Where to eat Don't miss The Sugar Mill's Carrot Bay neighbor, Mrs. Scatliffe's, famous around these parts for coconut chicken, which Mrs. Scatliffe herself cooks to order. You might opt for The Apple Restaurant, which serves the finest rotis (stuffed flat breads) for miles. Or you could try Bomba's Surfside Shack, where the home cooking is less a reason to visit than the infamous full-moon party: a "jump-up" (in which you jump up to dance) that rivals the most raucous festivities on any other Caribbean island.

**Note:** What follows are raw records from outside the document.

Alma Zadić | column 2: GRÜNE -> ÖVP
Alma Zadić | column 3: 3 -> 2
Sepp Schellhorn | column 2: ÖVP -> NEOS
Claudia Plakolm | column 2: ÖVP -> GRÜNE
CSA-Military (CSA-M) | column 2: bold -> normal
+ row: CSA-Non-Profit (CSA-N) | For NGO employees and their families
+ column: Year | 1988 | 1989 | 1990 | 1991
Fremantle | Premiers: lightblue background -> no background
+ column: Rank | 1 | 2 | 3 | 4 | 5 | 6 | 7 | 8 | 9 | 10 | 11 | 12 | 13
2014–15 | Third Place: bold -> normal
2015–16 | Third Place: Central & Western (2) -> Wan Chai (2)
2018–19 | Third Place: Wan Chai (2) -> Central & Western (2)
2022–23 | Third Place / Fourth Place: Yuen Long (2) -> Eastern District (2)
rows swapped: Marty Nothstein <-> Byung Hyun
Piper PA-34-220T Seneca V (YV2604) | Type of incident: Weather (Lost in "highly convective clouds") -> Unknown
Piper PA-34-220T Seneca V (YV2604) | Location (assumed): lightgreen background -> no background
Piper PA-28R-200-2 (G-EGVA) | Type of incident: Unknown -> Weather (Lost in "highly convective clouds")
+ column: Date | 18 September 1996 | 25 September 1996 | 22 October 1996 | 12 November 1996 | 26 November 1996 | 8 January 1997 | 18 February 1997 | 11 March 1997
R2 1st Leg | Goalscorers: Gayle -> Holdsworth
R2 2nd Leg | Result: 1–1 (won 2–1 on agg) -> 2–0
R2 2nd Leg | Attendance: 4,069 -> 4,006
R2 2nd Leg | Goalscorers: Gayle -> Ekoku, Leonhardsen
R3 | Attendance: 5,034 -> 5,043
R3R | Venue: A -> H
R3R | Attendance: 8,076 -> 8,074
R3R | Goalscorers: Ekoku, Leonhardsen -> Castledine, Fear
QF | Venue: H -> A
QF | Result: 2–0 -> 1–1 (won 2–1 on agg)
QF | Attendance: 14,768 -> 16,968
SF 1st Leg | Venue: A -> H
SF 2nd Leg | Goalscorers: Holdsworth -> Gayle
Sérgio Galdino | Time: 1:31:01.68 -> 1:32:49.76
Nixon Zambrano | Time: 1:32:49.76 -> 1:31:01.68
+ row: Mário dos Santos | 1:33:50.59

The Sugar Mill hotel, Apple Bay; 284-495-4355 or 800-462-8834; $155 per night for two. Mrs. Scatliffe's Bar and Restaurant, Carrot Bay; 284-495-4556. The Apple Restaurant, Apple Bay; 284-495-4437. Bomba's Surfside Shack, Northshore Rd., Cappoon's Bay; 284-495-4148.
Where to stay The little resort of Anse Chastenet hugs a tropical hillside on St. Lucia's exquisitely green south coast. The spacious terra-cotta-tiled rooms feature artwork in burlap and carved wood, scarlet madras fabrics and wooden beams underneath sloping eaves that reveal an amazing Caribbean vista: the almost comically conical twin peaks of the Pitons. In one of Anse Chastenet's guest rooms, a tree grows right through the bathroom; in another, a shower with a wall entirely missing is a great place to watch the sunset. Down at sea level, there are also rooms that open straight onto the private gray-sand beach.
Where to dive Anse Chastenet's own dive center is famous for both quality of instruction (you can get certified here in five days) and quality of dive sites. Underwater landscapes are aptly described by names like Fairyland, Pinnacles, Coral Gardens and Turtle Reef. Less accomplished reef peepers can float mere yards out to sea to snorkel a magnificent designated marine reserve.
Where to eat For the feeding frenzy that strikes after a long dive, Trou au Diable on the hotel's beach serves up rotis filled with Creole curry. A water taxi brings you to Bang Between the Pitons, a Jamaican-style jerk pit run by Lord Glenconner, Mustique's eccentric founder; calling ahead is essential since hours are erratic. Or explore the mini-metropolis of Soufriere, where you can shop for local honey and Bois Bandé, a syrupy liqueur that St. Lucians swear works better than Viagra.
Anse Chastenet Hotel and Trou au Diable, Soufriere; 758-459-7000; hotel $180 per night for two. Bang Between the Pitons, Soufriere; 758-459-7864.